### ISTRUZIONI
Aggiorna il brano della ricetta della garmugia partendo da "PREPARAZIONE DELLA RICETTA" e proseguendo fino a "succo di limone.", con "acqua gelata" al posto di "acqua fredda".

### TESTO IN ESAME
----
Garmugia lucchese

di
Minestre e Zuppe Toscana Primavera
https://player.vimeo.com/video/300239271
Garmugia lucchese
Foto di Paolo della Corte - Foodrepublic
DIFFICOLTÀ: Facile
PREPARAZIONE: MIN
COTTURA: MIN
PER 5 PERSONE

INGREDIENTI

500 g di piselli
un kg di fave fresche, piccole e tenere
4 carciofi di taglia piccola (sardi, violetti toscani, liguri)
400 g circa di asparagi sottili
150 g di polpa macinata di vitellone
2 fettine di pancetta tesa
4 cipollotti freschi
un litro circa di brodo di carne  oppure  un litro circa di brodo vegetale
4 cucchiai d’olio extravergine d’oliva
il succo di 1/2 limone
sale
pepe
4 fette di pane casereccio

PREPARAZIONE DELLA RICETTA

Sguscio i piselli e le fave e li tengo in attesa a bagno in acqua fredda. Taglio il gambo dei carciofi lasciandone solo un pezzetto, poi scarto le foglie esterne più dure e la scorza dura alla base, e li spunto. Li divido a metà, elimino il “fieno” al centro e li taglio a spicchietti lasciandoli cadere in acqua acidulata con il succo di limone.
----
### RIGHE FORNITE

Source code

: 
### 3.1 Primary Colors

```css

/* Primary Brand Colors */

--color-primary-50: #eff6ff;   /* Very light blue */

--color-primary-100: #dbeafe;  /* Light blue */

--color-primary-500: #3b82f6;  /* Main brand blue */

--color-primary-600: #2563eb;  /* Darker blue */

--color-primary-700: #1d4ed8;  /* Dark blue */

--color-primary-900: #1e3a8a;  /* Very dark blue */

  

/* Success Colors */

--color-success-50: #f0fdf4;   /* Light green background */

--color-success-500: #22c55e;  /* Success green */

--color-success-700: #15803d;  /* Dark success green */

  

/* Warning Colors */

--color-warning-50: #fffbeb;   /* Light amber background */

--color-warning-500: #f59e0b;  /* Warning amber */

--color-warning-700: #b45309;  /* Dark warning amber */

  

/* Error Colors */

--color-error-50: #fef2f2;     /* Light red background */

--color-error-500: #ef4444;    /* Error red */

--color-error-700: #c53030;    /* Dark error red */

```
----
### RISULTATO
PREPARAZIONE DELLA RICETTA

Sguscio i piselli e le fave e li tengo in attesa a bagno in acqua gelata. Taglio il gambo dei carciofi lasciandone solo un pezzetto, poi scarto le foglie esterne più dure e la scorza dura alla base, e li spunto. Li divido a metà, elimino il “fieno” al centro e li taglio a spicchietti lasciandoli cadere in acqua acidulata con il succo di limone.